Hendricks, who turns 32 next month, will be coming off a contract under which he earned $825,000 per. Expect the Rangers to put in a call when the market opens.

* New rule: When a penalty is assessed at the 20:00 mark of a period, the next period shall begin with the faceoff in the offensive zone of the club on the power play and not at the center dot.

New rule: When a player intentionally is thrown out of the faceoff circle following an icing in order to give his team a few extra seconds of rest — as was the case twice with the Bruins’ Milan Lucic in Game 1 against the Rangers — a delay of game minor shall be called.

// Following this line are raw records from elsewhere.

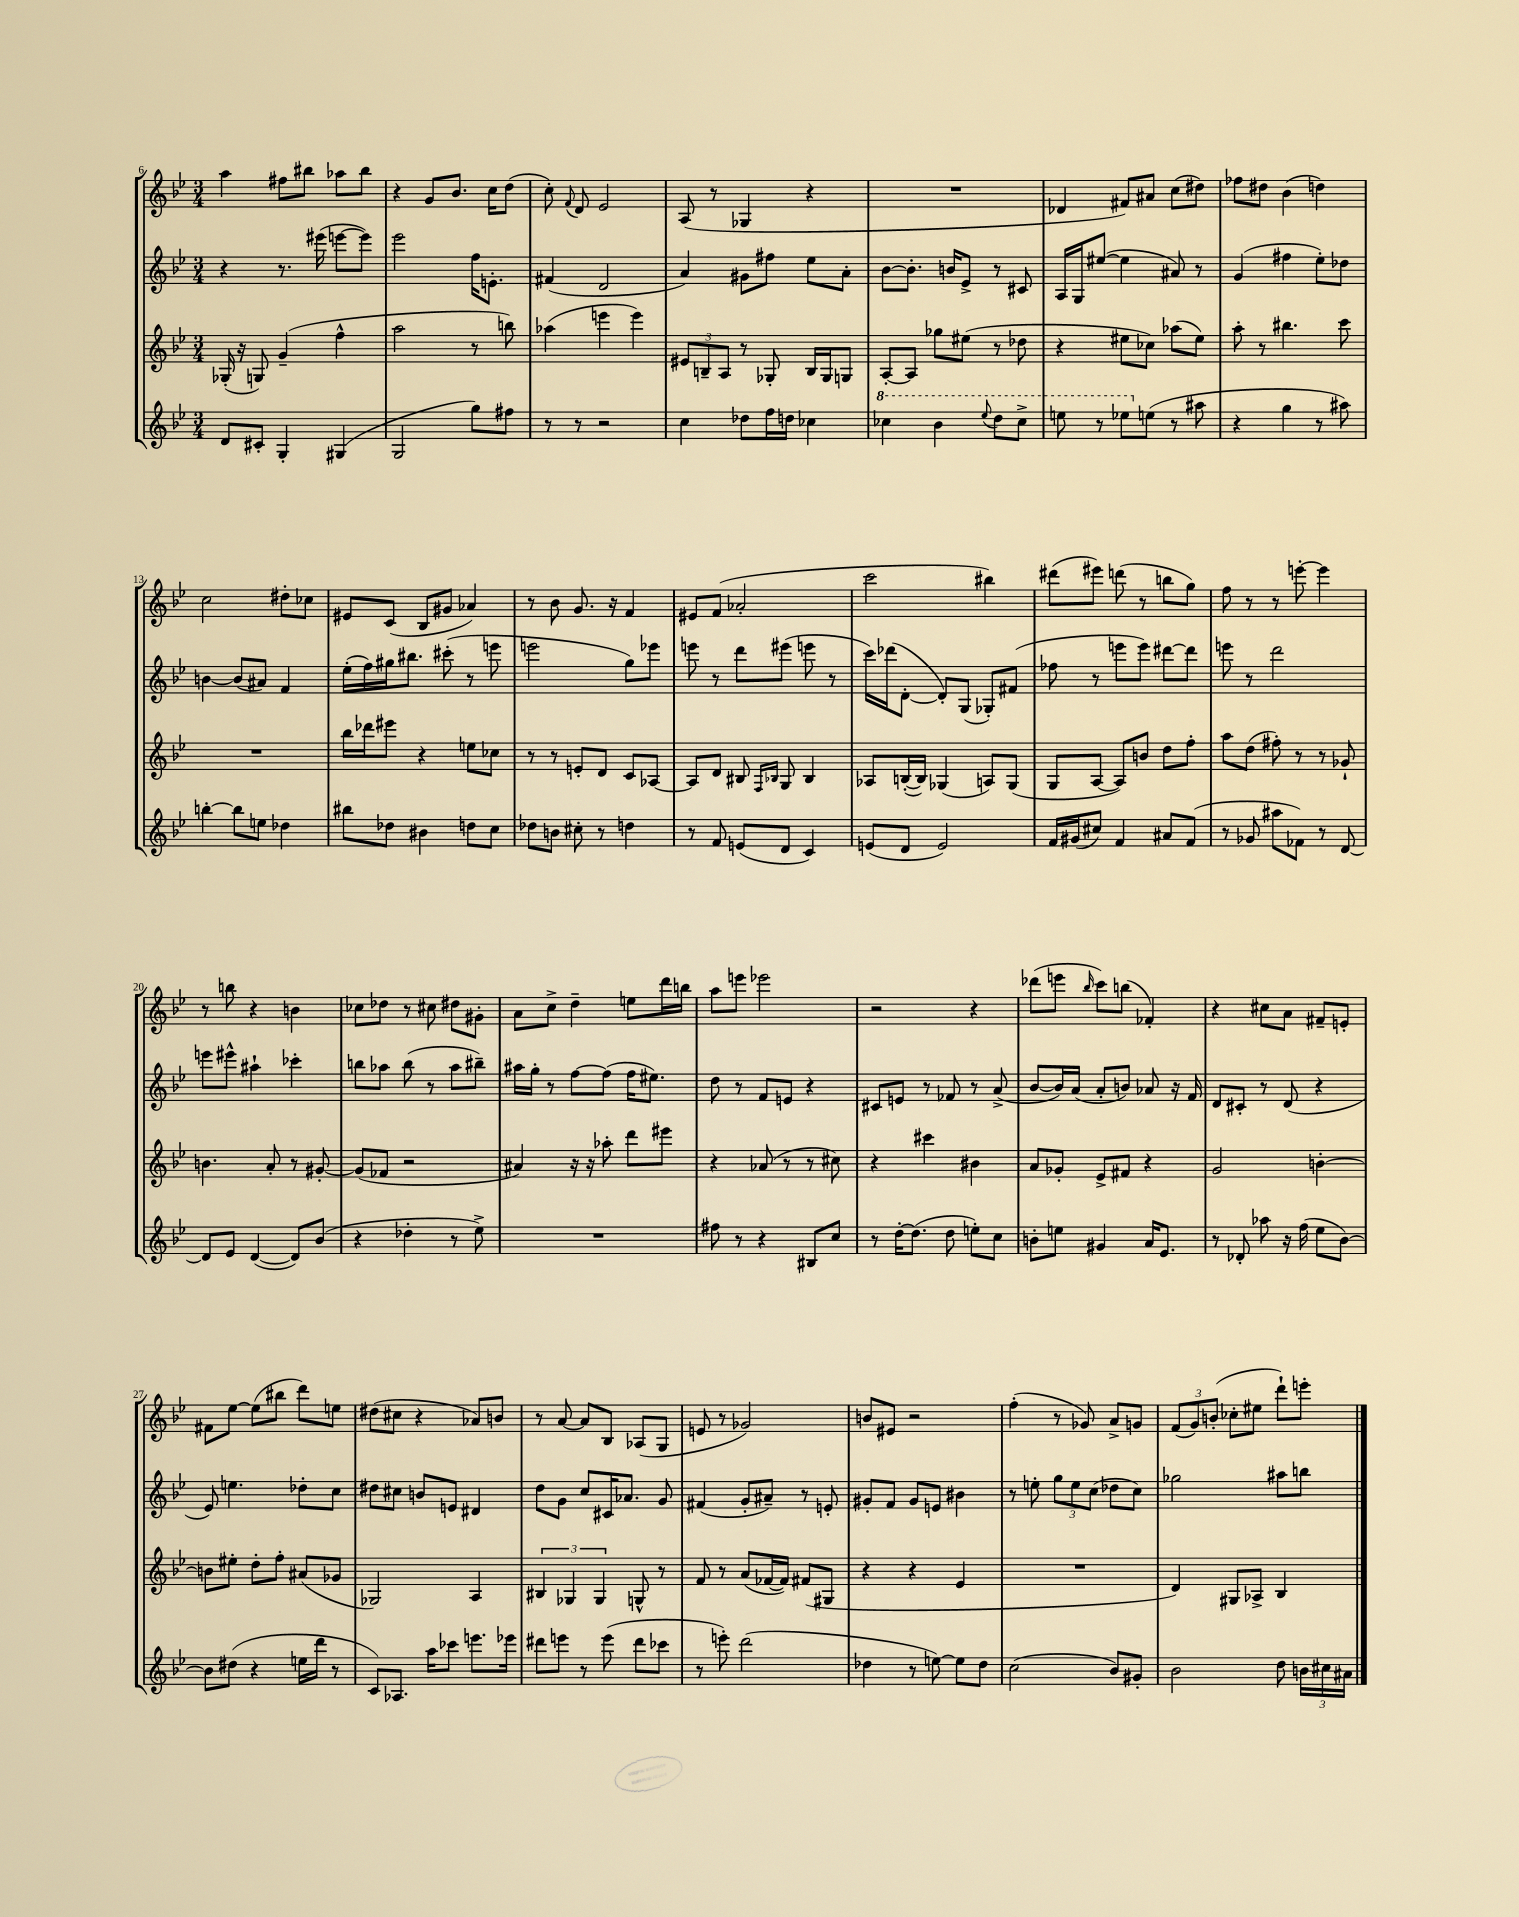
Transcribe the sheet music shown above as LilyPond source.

<<
\new StaffGroup <<
\new Staff = "s0" {
    \clef treble \key bes \major \numericTimeSignature \time 3/4
    \autoBeamOff a''4 fis''8[ bis''8] aes''8[ bis''8] |
    r4 g'8[ bes'8.] c''16[ d''8]( |
    c''8-.) \appoggiatura { f'8 } d'8 ees'2 |
    a8( r8 ges4 r4 |
    R2. |
    des'4 fis'8[) ais'8] c''8[( dis''8]) |
    fes''8[ dis''8] bes'4( d''4) |
    c''2 dis''8[-. ces''8] |
    eis'8[ c'8]( bes8[ gis'8] aes'4) |
    r8 bes'8 g'8. r16 f'4 |
    eis'8[ f'8]( aes'2-. |
    c'''2 bis''4) |
    dis'''8[( eis'''8]) d'''8( r8 b''8[ g''8]) |
    f''8 r8 r8 e'''8~-. e'''4 |
    r8 b''8 r4 b'4 |
    ces''8[ des''8] r8 cis''8 dis''8[ gis'8]-. |
    a'8[ c''8]-> d''4-- e''8[ d'''16 b''16] |
    a''8[ e'''8] ees'''2 |
    r2 r4 |
    des'''8[( e'''8] \grace { bes''16 } c'''8[) b''8]( fes'4-.) |
    r4 cis''8[ a'8] fis'8[-- e'8]-. |
    fis'8[ ees''8]~ ees''8[( bis''8] d'''8[) e''8] |
    dis''8[( cis''8] r4 aes'8[) b'8] |
    r8 a'8~ a'8[ bes8] aes8[( g8] |
    e'8 r8 ges'2) |
    b'8[ eis'8] r2 |
    f''4-.( r8 ges'8) a'8[-> g'8] |
    \tuplet 3/2 { f'8[( g'8) b'8]-.( } ces''8[-. eis''8] d'''8[-!) e'''8]-. \bar "|." |
}
\new Staff = "s1" {
    \clef treble \key bes \major \numericTimeSignature \time 3/4
    \autoBeamOff r4 r8. eis'''16( e'''8[~ e'''8]) |
    ees'''2 f''16[ e'8.]-. |
    fis'4( d'2 |
    a'4) gis'8[ fis''8] ees''8[ a'8]-. |
    bes'8[~ bes'8.]-. b'16[ ees'8]-> r8 cis'8 |
    a16[ g16 eis''8]~( eis''4 ais'8) r8 |
    g'4( fis''4 ees''8[-.) des''8] |
    b'4~ b'8[( ais'8]) f'4 |
    ees''16[-.( f''16) gis''16 bis''8.] cis'''8-.( r8 e'''8 |
    e'''2 g''8[) ees'''8] |
    e'''8 r8 d'''8[ eis'''8]( e'''8 r8 |
    c'''16[) des'''16( d'8]~-. d'8[-.) g8]( ges8[-.) fis'8]( |
    fes''8 r8 e'''8[ e'''8]) dis'''8[~ dis'''8] |
    e'''8 r8 d'''2 |
    e'''8[ eis'''8]-^ ais''4-! ces'''4-. |
    b''8[ aes''8] b''8( r8 aes''8[ bis''8]--) |
    ais''16[ g''16]-. r8 f''8[~ f''8]( f''16[ eis''8.]) |
    d''8 r8 f'8[ e'8] r4 |
    cis'8[ e'8] r8 fes'8 r8 a'8->( |
    bes'8[~ bes'16) a'16]( a'8[-. b'8]) aes'8 r16 f'16 |
    d'8[ cis'8]-. r8 d'8( r4 |
    ees'8) e''4. des''8[-. c''8] |
    dis''8[ cis''8] b'8[ e'8] dis'4 |
    d''8[ g'8] c''8[ cis'16 aes'8.] g'8 |
    fis'4( g'8[-. ais'8]--) r8 e'8-. |
    gis'8[-. f'8] gis'8[ e'8] bis'4 |
    r8 e''8-. \tuplet 3/2 { g''8[ e''8 c''8]( } des''8[ c''8]) |
    ges''2 ais''8[ b''8] \bar "|." |
}
\new Staff = "s2" {
    \clef treble \key bes \major \numericTimeSignature \time 3/4
    \autoBeamOff ges16-.( r16 g8) g'4--( f''4-^ |
    a''2 r8 b''8) |
    aes''4( e'''4 e'''4) |
    \tuplet 3/2 { eis'8[ b8-- a8] } r8 ges8-. b16[ ges16 g8] |
    a8[~-. a8] ges''8[ eis''8]( r8 des''8 |
    r4 eis''8[ ces''8]) aes''8[( eis''8]) |
    a''8-. r8 bis''4. c'''8 |
    R2. |
    bes''16[ des'''16 eis'''8] r4 e''8[ ces''8] |
    r8 r8 e'8[-. d'8] c'8[ aes8]~ |
    aes8[ d'8] bis8 \grace { f16[ bes16] } g8 bes4 |
    aes8[ b16~-.( b16]) ges4( a8[) ges8]( |
    g8[ a8]~ a8[) b'8] d''8[ f''8]-. |
    a''8[ d''8]( fis''8-.) r8 r8 ges'8-! |
    b'4. a'8-. r8 gis'8~-. |
    gis'8[( fes'8] r2 |
    ais'4) r16 r16 aes''8-. d'''8[ eis'''8] |
    r4 aes'8( r8 r8 cis''8) |
    r4 cis'''4 bis'4 |
    a'8[ ges'8]-. ees'8[-> fis'8] r4 |
    g'2 b'4~-. |
    b'8[ eis''8]-. d''8[-. f''8]-. ais'8[( ges'8] |
    ges2) a4 |
    \tuplet 3/2 { bis4 ges4 ges4 } g8-^ r8 |
    f'8 r8 a'8[( fes'16~ fes'16]) fis'8[( gis8] |
    r4 r4 ees'4 |
    R2. |
    d'4) gis8[ aes8]-> bes4 \bar "|." |
}
\new Staff = "s3" {
    \clef treble \key bes \major \numericTimeSignature \time 3/4
    \autoBeamOff d'8[ cis'8]-. g4-. gis4( |
    g2 g''8[) fis''8] |
    r8 r8 r2 |
    c''4 des''8[ f''16 d''16] ces''4 |
    \ottava #1 ces'''4 bes''4 \appoggiatura { ees'''8 } d'''8[ ces'''8]-> |
    e'''8 r8 ees'''8[ \ottava #0 e''8]( r8 ais''8 |
    r4 g''4 r8 ais''8) |
    b''4~-. b''8[ e''8] des''4 |
    bis''8[ des''8] bis'4 d''8[ c''8] |
    des''8[ b'8] cis''8-. r8 d''4 |
    r8 f'8 e'8[( d'8] c'4) |
    e'8[( d'8] e'2) |
    f'16[ gis'16( cis''8]) f'4 ais'8[ f'8]( |
    r8 ges'8 ais''8[ fes'8]) r8 d'8~ |
    d'8[ ees'8] d'4~( d'8[) bes'8]( |
    r4 des''4-. r8 ees''8->) |
    R2. |
    fis''8 r8 r4 bis8[ c''8] |
    r8 d''16[~-. d''8.]( d''8 e''8[-.) c''8] |
    b'8[-. e''8] gis'4 a'16[ ees'8.] |
    r8 des'8-. aes''8 r16 f''16( ees''8[ bes'8]~) |
    bes'8[ dis''8]( r4 e''16[ d'''16] r8 |
    c'8[) aes8.] a''16[ ces'''8] e'''8.[ ees'''16] |
    dis'''8[ e'''8] r8 e'''8( dis'''8[ ces'''8] |
    r8 e'''8-.) d'''2( |
    des''4 r8 e''8~) e''8[ des''8] |
    c''2( bes'8[) gis'8]-. |
    bes'2 d''8 \tuplet 3/2 { b'16[ cis''16 ais'16] } \bar "|." |
}
>>
>>
\layout { \context { \Score currentBarNumber = #6 } }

* Boy, oh boy, is there an abundance of misplaced pity on behalf of Raffi Torres, the serial predator now employed by the Sharks serving a suspension of up to six games for his — what else? — headshot that took out the Kings Jarret Stoll in Game 1 of the Western semis.

And in arguing on behalf of his player, Sharks general manager Doug Wilson comes off as just another in a long line of NHL enablers whose failure to condemn recidivists such as Torres and Patrick Kaleta contribute to the danger these players pose to those around them every time they take the ice.

Wilson’s statement arguing against the suspension failed to address the only pertinent issue of the case: If Torres didn’t deliver the check with intent to injure, then why on earth did he raise up and explode at Stoll’s head when the Kings’ center’s body was vulnerable and fair game?

Torres apparently can’t stop himself. That’s no excuse for Wilson’s failure to stop being part of the group of enablers, who just can’t see right from wrong when it comes to a player under their employ.